Saved entries

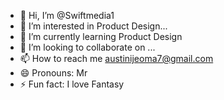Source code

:- 👋 Hi, I’m @Swiftmedia1
- 👀 I’m interested in Product Design...
- 🌱 I’m currently learning Product Design
- 💞️ I’m looking to collaborate on ...
- 📫 How to reach me austinijeoma7@gmail.com
- 😄 Pronouns: Mr
- ⚡ Fun fact: I love Fantasy

<!---
Swiftmedia1/Swiftmedia1 is a ✨ special ✨ repository because its `README.md` (this file) appears on your GitHub profile.
You can click the Preview link to take a look at your changes.
--->
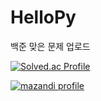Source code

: # HelloPy
 
백준 맞은 문제 업로드

[![Solved.ac Profile](http://mazassumnida.wtf/api/v2/generate_badge?boj=kimingan)](https://solved.ac/profile/kimingan)

[![mazandi profile](http://mazandi.herokuapp.com/api?handle=kimingan)](https://solved.ac/profile/kimingan)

▸ **EXERCISE OBJECTIVE**:
Select and copy each line from the data that includes the word "http".

▸ **TASK SOLUTION**:
[![Solved.ac Profile](http://mazassumnida.wtf/api/v2/generate_badge?boj=kimingan)](https://solved.ac/profile/kimingan)
[![mazandi profile](http://mazandi.herokuapp.com/api?handle=kimingan)](https://solved.ac/profile/kimingan)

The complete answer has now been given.